> [Set exercise]:
Copy out the listing below word for word, from the line containing "2.28.2 catalogue (DETECT_THRESH" through the line containing "[instrumental pixel values]", with both of those lines included.

> [Records to process]:
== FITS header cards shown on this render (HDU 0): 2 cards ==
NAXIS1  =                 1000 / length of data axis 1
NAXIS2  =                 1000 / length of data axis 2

* * *

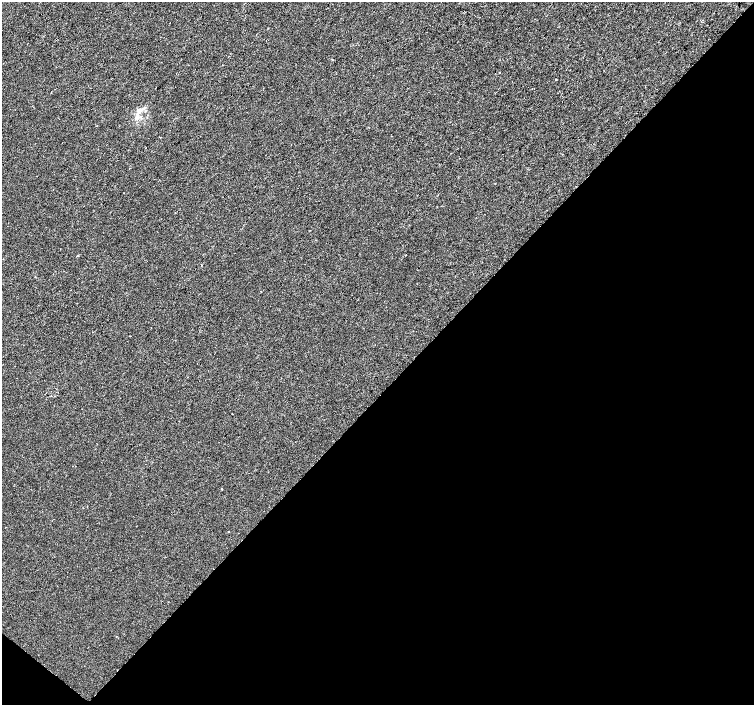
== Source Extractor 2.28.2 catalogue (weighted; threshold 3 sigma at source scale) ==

* * *

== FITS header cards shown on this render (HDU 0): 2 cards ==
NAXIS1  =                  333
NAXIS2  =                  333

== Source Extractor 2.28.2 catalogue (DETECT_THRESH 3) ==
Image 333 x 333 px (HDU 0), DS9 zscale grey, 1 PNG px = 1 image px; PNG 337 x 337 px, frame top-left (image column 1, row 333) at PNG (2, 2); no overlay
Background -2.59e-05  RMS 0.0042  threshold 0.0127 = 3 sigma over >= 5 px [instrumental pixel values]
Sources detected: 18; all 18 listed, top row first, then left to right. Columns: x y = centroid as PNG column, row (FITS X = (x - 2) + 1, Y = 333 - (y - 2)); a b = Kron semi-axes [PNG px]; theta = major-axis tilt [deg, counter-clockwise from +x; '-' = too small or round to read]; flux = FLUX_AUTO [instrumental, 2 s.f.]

> [Exercise answer]:
== Source Extractor 2.28.2 catalogue (DETECT_THRESH 3) ==
Image 333 x 333 px (HDU 0), DS9 zscale grey, 1 PNG px = 1 image px; PNG 337 x 337 px, frame top-left (image column 1, row 333) at PNG (2, 2); no overlay
Background -2.59e-05  RMS 0.0042  threshold 0.0127 = 3 sigma over >= 5 px [instrumental pixel values]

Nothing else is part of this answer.